Dataset records.
* * *

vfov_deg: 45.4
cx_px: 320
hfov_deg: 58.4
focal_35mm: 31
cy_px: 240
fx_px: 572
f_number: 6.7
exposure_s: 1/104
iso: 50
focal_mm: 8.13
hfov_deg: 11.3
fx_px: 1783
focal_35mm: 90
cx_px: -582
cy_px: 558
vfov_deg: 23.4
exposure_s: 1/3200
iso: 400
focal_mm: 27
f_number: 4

* * *

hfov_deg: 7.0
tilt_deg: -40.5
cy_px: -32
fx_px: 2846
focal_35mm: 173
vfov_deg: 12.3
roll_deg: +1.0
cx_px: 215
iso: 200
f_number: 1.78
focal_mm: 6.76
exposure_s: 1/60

* * *

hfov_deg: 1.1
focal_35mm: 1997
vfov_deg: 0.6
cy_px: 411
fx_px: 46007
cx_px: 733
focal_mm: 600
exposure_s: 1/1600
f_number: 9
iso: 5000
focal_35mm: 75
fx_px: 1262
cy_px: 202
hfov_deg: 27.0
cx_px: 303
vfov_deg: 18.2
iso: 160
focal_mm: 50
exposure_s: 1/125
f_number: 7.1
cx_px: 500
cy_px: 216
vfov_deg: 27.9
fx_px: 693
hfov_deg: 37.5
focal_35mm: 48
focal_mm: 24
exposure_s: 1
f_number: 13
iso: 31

* * *

REQUIRED WORK.
Starting at the line that contains "vfov_deg: 45.4" and stopping after the line that contains "f_number: 4", write out every line exactly as it appears above, and no other line.

EXERCISE SOLUTION.
vfov_deg: 45.4
cx_px: 320
hfov_deg: 58.4
focal_35mm: 31
cy_px: 240
fx_px: 572
f_number: 6.7
exposure_s: 1/104
iso: 50
focal_mm: 8.13
hfov_deg: 11.3
fx_px: 1783
focal_35mm: 90
cx_px: -582
cy_px: 558
vfov_deg: 23.4
exposure_s: 1/3200
iso: 400
focal_mm: 27
f_number: 4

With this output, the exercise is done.